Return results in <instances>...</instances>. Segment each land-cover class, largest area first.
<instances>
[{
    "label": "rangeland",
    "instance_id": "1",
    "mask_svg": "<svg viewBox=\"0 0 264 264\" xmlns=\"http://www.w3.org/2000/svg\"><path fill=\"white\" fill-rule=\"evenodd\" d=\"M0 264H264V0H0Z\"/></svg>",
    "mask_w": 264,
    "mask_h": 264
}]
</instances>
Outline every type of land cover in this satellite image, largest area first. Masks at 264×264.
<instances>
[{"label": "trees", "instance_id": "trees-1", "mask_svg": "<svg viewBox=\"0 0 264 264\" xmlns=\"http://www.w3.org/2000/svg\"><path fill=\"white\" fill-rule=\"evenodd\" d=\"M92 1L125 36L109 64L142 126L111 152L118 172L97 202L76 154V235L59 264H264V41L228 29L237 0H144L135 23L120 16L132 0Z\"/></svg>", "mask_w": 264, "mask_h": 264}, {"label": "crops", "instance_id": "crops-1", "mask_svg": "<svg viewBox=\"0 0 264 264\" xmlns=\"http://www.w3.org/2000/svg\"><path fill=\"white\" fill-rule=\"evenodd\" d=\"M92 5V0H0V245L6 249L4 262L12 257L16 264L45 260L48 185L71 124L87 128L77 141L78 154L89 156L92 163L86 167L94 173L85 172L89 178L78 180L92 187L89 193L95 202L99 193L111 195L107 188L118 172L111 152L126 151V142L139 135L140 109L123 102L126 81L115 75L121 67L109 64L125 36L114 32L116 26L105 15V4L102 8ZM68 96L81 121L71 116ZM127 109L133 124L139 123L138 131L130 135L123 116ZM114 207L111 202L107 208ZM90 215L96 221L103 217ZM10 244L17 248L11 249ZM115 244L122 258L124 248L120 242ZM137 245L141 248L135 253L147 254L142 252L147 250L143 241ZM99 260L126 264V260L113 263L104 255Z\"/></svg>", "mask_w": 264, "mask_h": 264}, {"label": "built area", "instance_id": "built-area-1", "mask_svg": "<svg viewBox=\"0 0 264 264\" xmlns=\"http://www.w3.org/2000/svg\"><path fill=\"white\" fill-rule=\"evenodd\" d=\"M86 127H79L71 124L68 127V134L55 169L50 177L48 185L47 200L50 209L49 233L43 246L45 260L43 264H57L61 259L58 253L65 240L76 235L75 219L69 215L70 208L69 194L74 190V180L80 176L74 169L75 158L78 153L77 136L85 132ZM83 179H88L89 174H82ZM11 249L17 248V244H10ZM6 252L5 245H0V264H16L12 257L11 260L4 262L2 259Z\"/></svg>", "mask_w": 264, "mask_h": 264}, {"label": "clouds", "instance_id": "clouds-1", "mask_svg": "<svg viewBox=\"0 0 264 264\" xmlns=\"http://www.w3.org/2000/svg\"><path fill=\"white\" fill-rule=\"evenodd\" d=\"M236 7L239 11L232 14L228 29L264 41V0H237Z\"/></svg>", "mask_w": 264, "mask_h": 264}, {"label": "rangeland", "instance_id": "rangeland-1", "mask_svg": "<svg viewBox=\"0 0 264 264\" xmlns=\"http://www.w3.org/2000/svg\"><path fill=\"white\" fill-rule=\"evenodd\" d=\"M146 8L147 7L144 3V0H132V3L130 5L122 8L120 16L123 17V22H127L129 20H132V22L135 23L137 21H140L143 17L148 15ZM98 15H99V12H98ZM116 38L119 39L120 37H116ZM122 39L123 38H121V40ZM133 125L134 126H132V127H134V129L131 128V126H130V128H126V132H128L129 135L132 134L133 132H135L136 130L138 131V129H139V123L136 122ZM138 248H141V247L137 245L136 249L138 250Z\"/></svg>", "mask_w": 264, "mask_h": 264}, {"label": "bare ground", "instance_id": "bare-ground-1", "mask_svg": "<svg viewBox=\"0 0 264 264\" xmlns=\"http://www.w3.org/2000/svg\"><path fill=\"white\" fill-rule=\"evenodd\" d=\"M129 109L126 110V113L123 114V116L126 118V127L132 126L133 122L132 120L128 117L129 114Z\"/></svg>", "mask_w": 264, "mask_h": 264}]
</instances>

○ ○ ○ ○ ○

* Task directions:
Retype all the material above precisely, with no line left out.

* Final result:
Return results in <instances>...</instances>. Segment each land-cover class, largest area first.
<instances>
[{
    "label": "rangeland",
    "instance_id": "1",
    "mask_svg": "<svg viewBox=\"0 0 264 264\" xmlns=\"http://www.w3.org/2000/svg\"><path fill=\"white\" fill-rule=\"evenodd\" d=\"M0 264H264V0H0Z\"/></svg>",
    "mask_w": 264,
    "mask_h": 264
}]
</instances>
Outline every type of land cover in this satellite image, largest area first. Masks at 264×264.
<instances>
[{"label": "trees", "instance_id": "trees-1", "mask_svg": "<svg viewBox=\"0 0 264 264\" xmlns=\"http://www.w3.org/2000/svg\"><path fill=\"white\" fill-rule=\"evenodd\" d=\"M92 1L125 36L109 64L142 126L111 152L118 172L97 202L76 154V235L59 264H264V41L228 29L237 0H144L135 23L120 16L132 0Z\"/></svg>", "mask_w": 264, "mask_h": 264}, {"label": "crops", "instance_id": "crops-1", "mask_svg": "<svg viewBox=\"0 0 264 264\" xmlns=\"http://www.w3.org/2000/svg\"><path fill=\"white\" fill-rule=\"evenodd\" d=\"M92 5V0H0V245L6 249L4 262L12 257L16 264L45 260L48 185L71 124L87 128L77 141L78 154L89 156L92 163L86 167L94 173L85 172L89 178L78 180L92 187L89 193L95 202L99 193L111 195L107 188L118 172L111 152L126 151V142L139 135L140 109L123 102L126 81L115 75L121 67L109 64L125 36L114 32L116 26L105 15V4L102 8ZM68 96L81 121L71 116ZM127 109L133 124L139 123L138 131L130 135L123 116ZM114 207L111 202L107 208ZM90 215L96 221L103 217ZM10 244L17 248L11 249ZM115 244L122 258L124 248L120 242ZM137 245L141 248L135 253L147 254L142 252L147 250L143 241ZM99 260L126 264V260L113 263L104 255Z\"/></svg>", "mask_w": 264, "mask_h": 264}, {"label": "built area", "instance_id": "built-area-1", "mask_svg": "<svg viewBox=\"0 0 264 264\" xmlns=\"http://www.w3.org/2000/svg\"><path fill=\"white\" fill-rule=\"evenodd\" d=\"M86 127H79L71 124L68 127V134L55 169L50 177L48 185L47 200L50 209L49 233L43 246L45 260L43 264H57L61 259L58 253L65 240L76 235L75 219L69 215L70 208L69 194L74 190V180L80 176L74 169L75 158L78 153L77 136L85 132ZM83 179H88L89 174H82ZM11 249L17 248V244H10ZM6 252L5 245H0V264H16L12 257L11 260L4 262L2 259Z\"/></svg>", "mask_w": 264, "mask_h": 264}, {"label": "clouds", "instance_id": "clouds-1", "mask_svg": "<svg viewBox=\"0 0 264 264\" xmlns=\"http://www.w3.org/2000/svg\"><path fill=\"white\" fill-rule=\"evenodd\" d=\"M236 7L239 11L232 14L228 29L264 41V0H237Z\"/></svg>", "mask_w": 264, "mask_h": 264}, {"label": "rangeland", "instance_id": "rangeland-1", "mask_svg": "<svg viewBox=\"0 0 264 264\" xmlns=\"http://www.w3.org/2000/svg\"><path fill=\"white\" fill-rule=\"evenodd\" d=\"M146 8L147 7L144 3V0H132V3L130 5L122 8L120 16L123 17V22H127L129 20H132V22L135 23L137 21H140L143 17L148 15ZM98 15H99V12H98ZM116 38L119 39L120 37H116ZM122 39L123 38H121V40ZM133 125L134 126H132V127H134V129L131 128V126H130V128H126V132H128L129 135L132 134L133 132H135L136 130L138 131V129H139V123L136 122ZM138 248H141V247L137 245L136 249L138 250Z\"/></svg>", "mask_w": 264, "mask_h": 264}, {"label": "bare ground", "instance_id": "bare-ground-1", "mask_svg": "<svg viewBox=\"0 0 264 264\" xmlns=\"http://www.w3.org/2000/svg\"><path fill=\"white\" fill-rule=\"evenodd\" d=\"M129 109L126 110V113L123 114V116L126 118V127L132 126L133 122L132 120L128 117L129 114Z\"/></svg>", "mask_w": 264, "mask_h": 264}]
</instances>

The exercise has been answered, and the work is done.